Exercise: Retype the records below word for word and omit any image.

Data:
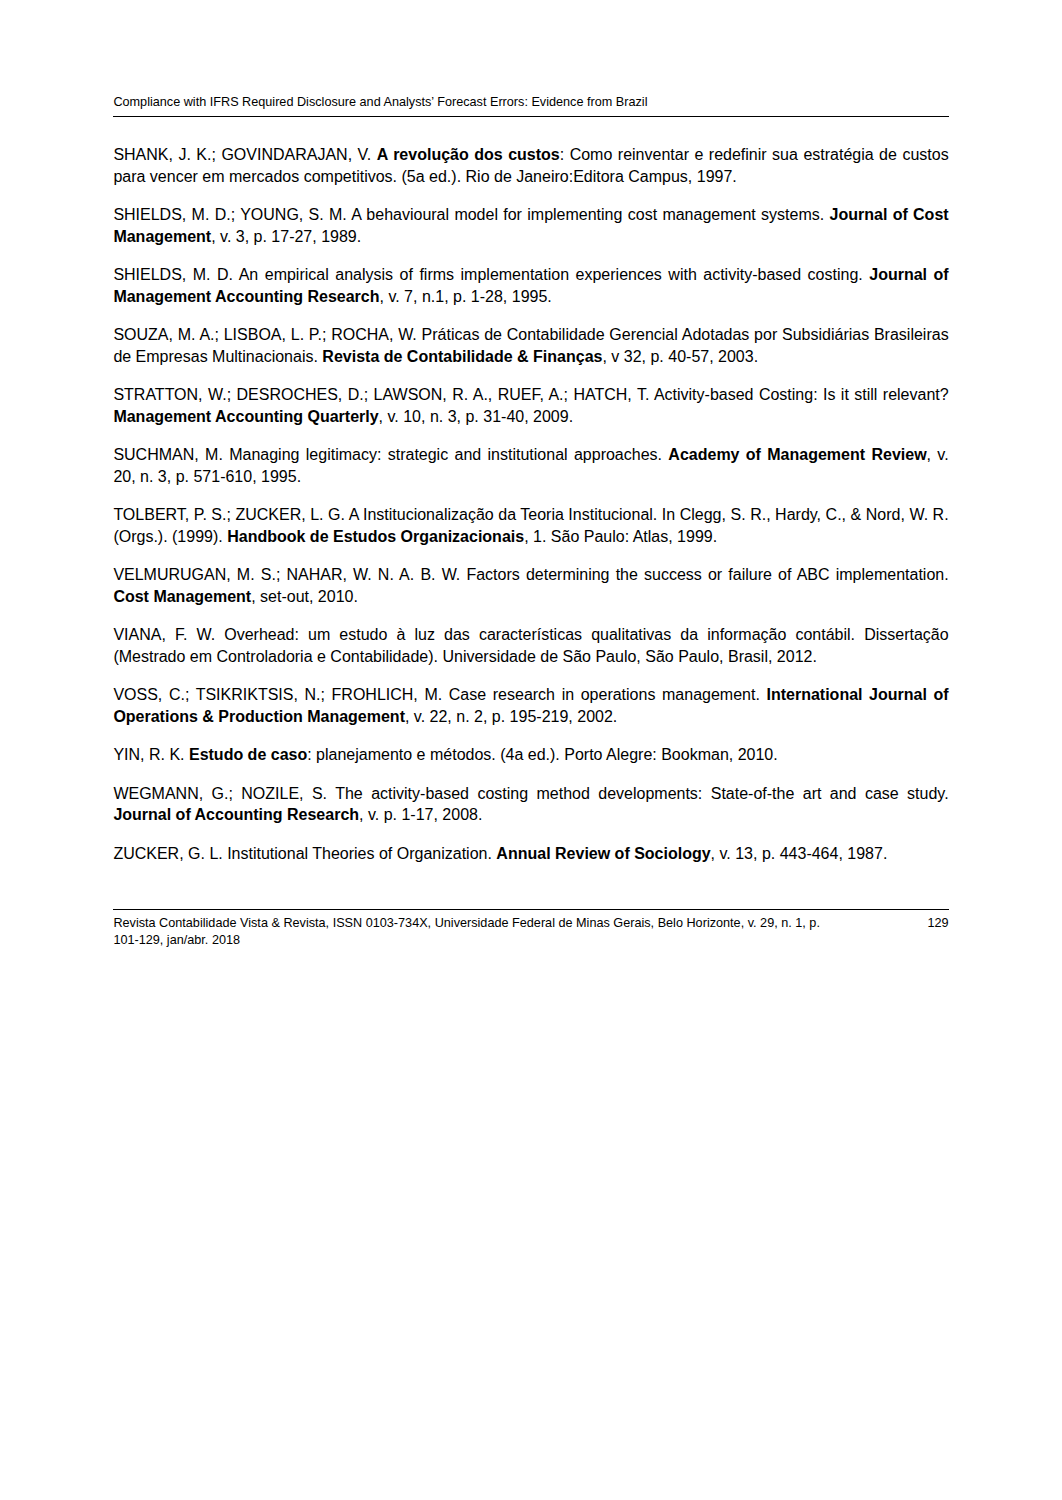Compliance with IFRS Required Disclosure and Analysts’ Forecast Errors: Evidence from Brazil
SHANK, J. K.; GOVINDARAJAN, V. A revolução dos custos: Como reinventar e redefinir sua estratégia de custos para vencer em mercados competitivos. (5a ed.). Rio de Janeiro:Editora Campus, 1997.
SHIELDS, M. D.; YOUNG, S. M. A behavioural model for implementing cost management systems. Journal of Cost Management, v. 3, p. 17-27, 1989.
SHIELDS, M. D. An empirical analysis of firms implementation experiences with activity-based costing. Journal of Management Accounting Research, v. 7, n.1, p. 1-28, 1995.
SOUZA, M. A.; LISBOA, L. P.; ROCHA, W. Práticas de Contabilidade Gerencial Adotadas por Subsidiárias Brasileiras de Empresas Multinacionais. Revista de Contabilidade & Finanças, v 32, p. 40-57, 2003.
STRATTON, W.; DESROCHES, D.; LAWSON, R. A., RUEF, A.; HATCH, T. Activity-based Costing: Is it still relevant? Management Accounting Quarterly, v. 10, n. 3, p. 31-40, 2009.
SUCHMAN, M. Managing legitimacy: strategic and institutional approaches. Academy of Management Review, v. 20, n. 3, p. 571-610, 1995.
TOLBERT, P. S.; ZUCKER, L. G. A Institucionalização da Teoria Institucional. In Clegg, S. R., Hardy, C., & Nord, W. R. (Orgs.). (1999). Handbook de Estudos Organizacionais, 1. São Paulo: Atlas, 1999.
VELMURUGAN, M. S.; NAHAR, W. N. A. B. W. Factors determining the success or failure of ABC implementation. Cost Management, set-out, 2010.
VIANA, F. W. Overhead: um estudo à luz das características qualitativas da informação contábil. Dissertação (Mestrado em Controladoria e Contabilidade). Universidade de São Paulo, São Paulo, Brasil, 2012.
VOSS, C.; TSIKRIKTSIS, N.; FROHLICH, M. Case research in operations management. International Journal of Operations & Production Management, v. 22, n. 2, p. 195-219, 2002.
YIN, R. K. Estudo de caso: planejamento e métodos. (4a ed.). Porto Alegre: Bookman, 2010.
WEGMANN, G.; NOZILE, S. The activity-based costing method developments: State-of-the art and case study. Journal of Accounting Research, v. p. 1-17, 2008.
ZUCKER, G. L. Institutional Theories of Organization. Annual Review of Sociology, v. 13, p. 443-464, 1987.
Revista Contabilidade Vista & Revista, ISSN 0103-734X, Universidade Federal de Minas Gerais, Belo Horizonte, v. 29, n. 1, p. 101-129, jan/abr. 2018 129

Solution to the exercise:
Compliance with IFRS Required Disclosure and Analysts’ Forecast Errors: Evidence from Brazil
SHANK, J. K.; GOVINDARAJAN, V. A revolução dos custos: Como reinventar e redefinir sua estratégia de custos para vencer em mercados competitivos. (5a ed.). Rio de Janeiro:Editora Campus, 1997.
SHIELDS, M. D.; YOUNG, S. M. A behavioural model for implementing cost management systems. Journal of Cost Management, v. 3, p. 17-27, 1989.
SHIELDS, M. D. An empirical analysis of firms implementation experiences with activity-based costing. Journal of Management Accounting Research, v. 7, n.1, p. 1-28, 1995.
SOUZA, M. A.; LISBOA, L. P.; ROCHA, W. Práticas de Contabilidade Gerencial Adotadas por Subsidiárias Brasileiras de Empresas Multinacionais. Revista de Contabilidade & Finanças, v 32, p. 40-57, 2003.
STRATTON, W.; DESROCHES, D.; LAWSON, R. A., RUEF, A.; HATCH, T. Activity-based Costing: Is it still relevant? Management Accounting Quarterly, v. 10, n. 3, p. 31-40, 2009.
SUCHMAN, M. Managing legitimacy: strategic and institutional approaches. Academy of Management Review, v. 20, n. 3, p. 571-610, 1995.
TOLBERT, P. S.; ZUCKER, L. G. A Institucionalização da Teoria Institucional. In Clegg, S. R., Hardy, C., & Nord, W. R. (Orgs.). (1999). Handbook de Estudos Organizacionais, 1. São Paulo: Atlas, 1999.
VELMURUGAN, M. S.; NAHAR, W. N. A. B. W. Factors determining the success or failure of ABC implementation. Cost Management, set-out, 2010.
VIANA, F. W. Overhead: um estudo à luz das características qualitativas da informação contábil. Dissertação (Mestrado em Controladoria e Contabilidade). Universidade de São Paulo, São Paulo, Brasil, 2012.
VOSS, C.; TSIKRIKTSIS, N.; FROHLICH, M. Case research in operations management. International Journal of Operations & Production Management, v. 22, n. 2, p. 195-219, 2002.
YIN, R. K. Estudo de caso: planejamento e métodos. (4a ed.). Porto Alegre: Bookman, 2010.
WEGMANN, G.; NOZILE, S. The activity-based costing method developments: State-of-the art and case study. Journal of Accounting Research, v. p. 1-17, 2008.
ZUCKER, G. L. Institutional Theories of Organization. Annual Review of Sociology, v. 13, p. 443-464, 1987.
Revista Contabilidade Vista & Revista, ISSN 0103-734X, Universidade Federal de Minas Gerais, Belo Horizonte, v. 29, n. 1, p. 101-129, jan/abr. 2018 129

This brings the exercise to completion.